Cruz e Souza: O cisne negro da literatura gótica no Brasil
João da Cruz e Souza
Entre os figurões da nossa literatura, não é incomum encontrar sobrenomes que carregam uma grande herança. Nomes que, de certa forma, representam muito mais que a identificação de um ser, mas nos contam uma história. E essa história, muitas vezes, é regada de privilégios alcançados através dos diversos sacrilégios sob os outros.
João da Cruz e Souza nasceu sem esse nome. Filho de escravizados, um bebê que foi alforriado pela lei do ventre livre e adotado por aqueles que abusaram de seus pais durante toda a vida. João viveu pela arte e literatura, e utilizou do seu talento para gritar o que precisava ser dito, oque precisava ser ouvido.
A sua escrita simbolista regada de temas mórbidos, místicos, tabus, representam de forma perfeita o que ele mesmo sentia perante os problemas que enfrentava em vida. Todo o seu trabalho foi um manifesto de rebeldia, ele explorou os mais profundos sentimentos e fez questão de trazer a público de maneira visceral.
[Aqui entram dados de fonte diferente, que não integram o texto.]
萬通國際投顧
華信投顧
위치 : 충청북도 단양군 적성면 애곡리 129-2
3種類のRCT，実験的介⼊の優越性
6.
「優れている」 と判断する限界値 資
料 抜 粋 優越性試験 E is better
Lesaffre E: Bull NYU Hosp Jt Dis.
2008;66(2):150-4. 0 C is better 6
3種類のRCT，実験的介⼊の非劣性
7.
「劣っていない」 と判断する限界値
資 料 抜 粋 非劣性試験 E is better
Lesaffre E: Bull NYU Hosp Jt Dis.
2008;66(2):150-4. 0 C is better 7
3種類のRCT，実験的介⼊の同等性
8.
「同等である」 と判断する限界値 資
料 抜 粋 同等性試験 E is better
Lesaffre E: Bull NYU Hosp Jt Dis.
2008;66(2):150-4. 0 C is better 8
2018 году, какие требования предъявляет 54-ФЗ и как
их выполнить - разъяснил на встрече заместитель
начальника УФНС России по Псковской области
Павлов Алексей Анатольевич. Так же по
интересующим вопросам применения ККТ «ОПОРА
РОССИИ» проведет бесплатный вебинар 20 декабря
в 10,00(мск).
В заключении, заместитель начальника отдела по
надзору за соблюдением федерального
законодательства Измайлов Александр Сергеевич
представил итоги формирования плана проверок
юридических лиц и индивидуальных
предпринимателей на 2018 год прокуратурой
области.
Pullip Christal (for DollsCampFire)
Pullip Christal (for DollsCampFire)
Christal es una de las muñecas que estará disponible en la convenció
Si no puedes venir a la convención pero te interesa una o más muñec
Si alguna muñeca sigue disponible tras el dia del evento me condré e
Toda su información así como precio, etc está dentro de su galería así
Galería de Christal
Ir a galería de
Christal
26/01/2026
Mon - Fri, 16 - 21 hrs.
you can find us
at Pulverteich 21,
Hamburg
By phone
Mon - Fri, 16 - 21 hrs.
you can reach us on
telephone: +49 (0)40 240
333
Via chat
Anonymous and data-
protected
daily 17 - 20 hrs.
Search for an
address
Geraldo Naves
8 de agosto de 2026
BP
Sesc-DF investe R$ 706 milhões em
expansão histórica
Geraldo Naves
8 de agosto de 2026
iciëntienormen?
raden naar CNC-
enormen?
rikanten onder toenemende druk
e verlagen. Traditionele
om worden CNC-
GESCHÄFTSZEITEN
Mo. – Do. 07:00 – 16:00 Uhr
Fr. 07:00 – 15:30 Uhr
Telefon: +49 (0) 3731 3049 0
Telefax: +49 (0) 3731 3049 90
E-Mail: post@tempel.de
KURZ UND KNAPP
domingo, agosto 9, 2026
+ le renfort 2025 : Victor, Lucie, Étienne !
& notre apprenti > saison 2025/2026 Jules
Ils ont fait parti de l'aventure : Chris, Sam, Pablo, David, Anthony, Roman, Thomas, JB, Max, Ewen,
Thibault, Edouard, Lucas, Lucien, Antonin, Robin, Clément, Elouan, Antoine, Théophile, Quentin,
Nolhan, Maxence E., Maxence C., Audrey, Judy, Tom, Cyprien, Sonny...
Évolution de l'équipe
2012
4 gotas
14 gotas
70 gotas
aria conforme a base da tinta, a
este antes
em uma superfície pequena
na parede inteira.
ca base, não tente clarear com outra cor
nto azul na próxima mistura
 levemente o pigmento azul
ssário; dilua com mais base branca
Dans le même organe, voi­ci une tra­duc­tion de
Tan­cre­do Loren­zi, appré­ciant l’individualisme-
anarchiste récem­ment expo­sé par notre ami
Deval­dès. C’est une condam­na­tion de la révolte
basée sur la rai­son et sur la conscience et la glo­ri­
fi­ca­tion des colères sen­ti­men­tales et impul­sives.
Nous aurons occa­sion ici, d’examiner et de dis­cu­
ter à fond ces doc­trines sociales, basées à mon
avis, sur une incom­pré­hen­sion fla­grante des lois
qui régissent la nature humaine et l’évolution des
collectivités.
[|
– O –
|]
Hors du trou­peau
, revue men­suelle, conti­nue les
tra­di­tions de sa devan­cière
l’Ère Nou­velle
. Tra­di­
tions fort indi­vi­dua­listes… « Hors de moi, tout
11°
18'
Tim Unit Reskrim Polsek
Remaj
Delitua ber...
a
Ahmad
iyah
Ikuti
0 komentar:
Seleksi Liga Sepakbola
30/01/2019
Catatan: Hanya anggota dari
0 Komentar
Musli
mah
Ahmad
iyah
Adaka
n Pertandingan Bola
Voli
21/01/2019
E por isso foi negado a entrar na academia brasileira de letras, que seguia os dogmas parnasianos na época. A sociedade não estava pronta para entender Cruz e Souza. Ou talvez estivesse, mas fosse estupidamente mais fácil negar que existia um homem negro, um artista, representando um movimento marginalizado no Brasil e no mundo, como foi o simbolismo.
O simbolismo parece ser, na realidade, uma escrita gótica sinestésica. Porque o que são as subculturas senão uma forma de expressão daqueles que são oprimidos e julgados como imorais e ilegítimos ao direito da vida? Dito isto, temos duas certezas: Cruz e Souza o fazia muito bem, mas era um problema para a Academia.
"Livre! Ser livre da matéria escrava,
arrancar os grilhões que nos flagelam
e livre penetrar nos Dons que selam
a alma e lhe emprestam toda a etérea lava.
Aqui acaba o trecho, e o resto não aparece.